A11: Vorm-functie-denken
De kandidaat kan in contexten redeneringen hanteren waarbij van biologische objecten op verschillende organisatieniveaus vanuit een gegeven vorm naar een bijbehorende functie wordt gezocht en andersom.
Typering
'Het meest voorkomende perspectief in het biologieonderwijs is het bouw&werking-perspectief, Hoe kan dat nou?' (Janssen, 2006, p.133). De relatie tussen de bouw (vorm) van een (deel van een) cel, organisme of ecosysteem en de werking (het functioneren) ervan is inderdaad veel onderzocht. En daarmee is het ook een krachtig denkgereedschap om leerlingen aan te leren. Redeneren tussen vorm en functie kan aan elk van de zijden starten.
Voorbeelden van vragen die op de verschillende organisatieniveaus gesteld zouden kunnen worden als start voor een verhelderende redenering staan hieronder.
Organisatieniveau | Vorm naar functie | Functie naar vorm |
---|---|---|
Moleculair | Waardoor leidt een verwisseling van een aminozuur soms wel en soms niet tot een verandering in eiwitfunctie? | Op welke manier kan een kanaal in een celmembraan selectief zijn voor bepaalde stoffen? |
Cellulair/weefsel | Wat is de functie van het 'lek raken' van haarvaten bij een ontsteking? | Welke kenmerken moet een macrofaag hebben om zijn taak te kunnen doen? |
Orgaan | Wat voor overlevingswaarde heeft bladverlies voor de plant? | Als zaden reservevoedsel voor het kiemplantje dragen, waarom hebben dan niet alle planten grote zaden? |
Organisme intern | Waarom hebben wij eigenlijk een systeem dat transplantaten afstoot als dat in de natuur nooit voorkomt? | Ontwerp een organisme dat kan overleven in een klimaat met droge hete zomers en lange koude winters. |
Organisme extern | Vogels maken per soort verschillende geluiden. Wat zou er misgaan als meerdere soorten dezelfde zang hadden? | Op welke wijze vinden mollen elkaar voor de voortplanting? |
De kernvragen hierbij zijn
'waarvoor dient ...?' (van vorm naar functie) en
'hoe wordt ervoor gezorgd dat…?' (van functie naar vorm).
Daarna volgt de vraag 'hoe leidt de vorm naar de functie?' (de werking).

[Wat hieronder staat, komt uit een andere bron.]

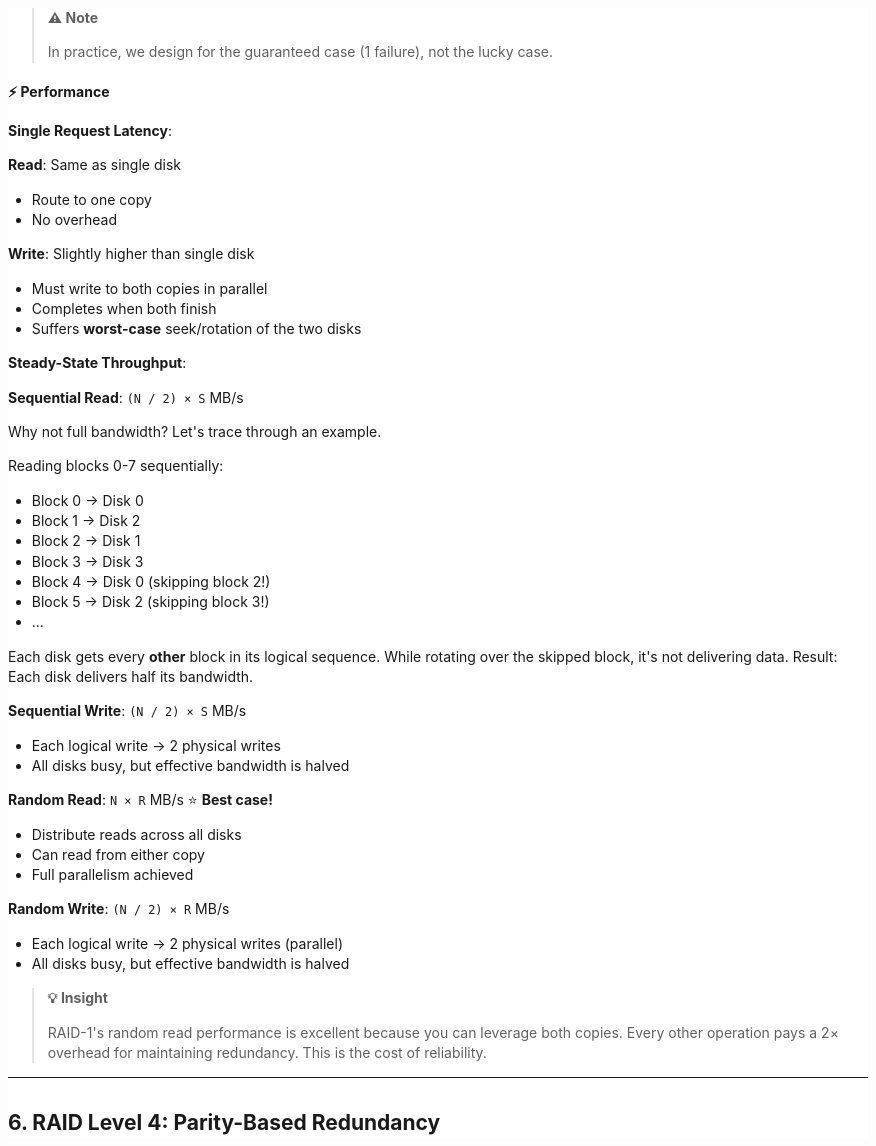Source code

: > **⚠️ Note**
>
> In practice, we design for the guaranteed case (1 failure), not the lucky case.

#### ⚡ Performance

**Single Request Latency**:

**Read**: Same as single disk
- Route to one copy
- No overhead

**Write**: Slightly higher than single disk
- Must write to both copies in parallel
- Completes when both finish
- Suffers **worst-case** seek/rotation of the two disks

**Steady-State Throughput**:

**Sequential Read**: `(N / 2) × S` MB/s

Why not full bandwidth? Let's trace through an example.

Reading blocks 0-7 sequentially:
- Block 0 → Disk 0
- Block 1 → Disk 2
- Block 2 → Disk 1
- Block 3 → Disk 3
- Block 4 → Disk 0 (skipping block 2!)
- Block 5 → Disk 2 (skipping block 3!)
- ...

Each disk gets every **other** block in its logical sequence. While rotating over the skipped block, it's not delivering data. Result: Each disk delivers half its bandwidth.

**Sequential Write**: `(N / 2) × S` MB/s
- Each logical write → 2 physical writes
- All disks busy, but effective bandwidth is halved

**Random Read**: `N × R` MB/s ⭐ **Best case!**
- Distribute reads across all disks
- Can read from either copy
- Full parallelism achieved

**Random Write**: `(N / 2) × R` MB/s
- Each logical write → 2 physical writes (parallel)
- All disks busy, but effective bandwidth is halved

> **💡 Insight**
>
> RAID-1's random read performance is excellent because you can leverage both copies. Every other operation pays a 2× overhead for maintaining redundancy. This is the cost of reliability.

---

## 6. RAID Level 4: Parity-Based Redundancy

Als er naar een verklaring gezocht wordt, kan dat vanuit verschillende invalshoeken zoals de praktische 'ontwerpeisen' ('wat is überhaupt mogelijk?') of de evolutionaire geschiedenis waardoor bijvoorbeeld zaadleiders een rare bocht maken van de testis naar de penis.
Vorm-functie-redeneren betekent ook altijd tussen twee systeemniveaus redeneren; een onderdeel heeft een functie voor het grotere geheel ('welke functie heeft systeem x in het supersysteem y?').
Suggesties voor uitwerking
Bij ontwerpen staat de relatie tussen vorm en functie centraal. Een aanpak als ontwerpend leren gebruikt die invalshoek door leerlingen uit te dagen een oplossing voor een biologisch probleem te vinden (bijvoorbeeld 'hoe voorkom ik dat ik uitdroog als ik het land op ga?') en zo steeds dichter bij de in de natuur gerealiseerde oplossing(en) te komen. Een valkuil daarbij is het doelgerichte denken ('een hagedis heeft leerachtige schubben, omdat hij niet moet uitdrogen'), maar daartegenover staan kansen om het evolutionaire denken (subdomein A13) te stimuleren ('voorouders van hagedissen die toevallig leerachtige schubben ontwikkelden, waren daardoor in staat op land te overleven').
Bij deze vaardigheid is goed kunnen redeneren heel belangrijk. Zie daarvoor ook Leren redeneren met de SPA+.
Suggesties voor beoordeling
Vragen die vorm-functie-denken vereisen kunnen goed in reguliere toetsen opgenomen worden. Dat kunnen reproductieve vragen zijn, waarbij een bekende relatie tussen vorm en functie bevraagd wordt. Het kunnen ook productieve vragen zijn waar een onbekende vorm of functie gepresenteerd wordt en naar een mogelijke functie dan wel vorm gevraagd wordt. Bij zo'n vraag gaat het dan niet alleen om het correcte antwoord, maar ook om de denkstappen die gemaakt zijn om van vorm naar functie of andersom te komen. Goede voorbeelden zijn te vinden in het cluster 'De bloed-hersenbarrière' uit het vwo-examen 2011 (tweede tijdvak, regulier).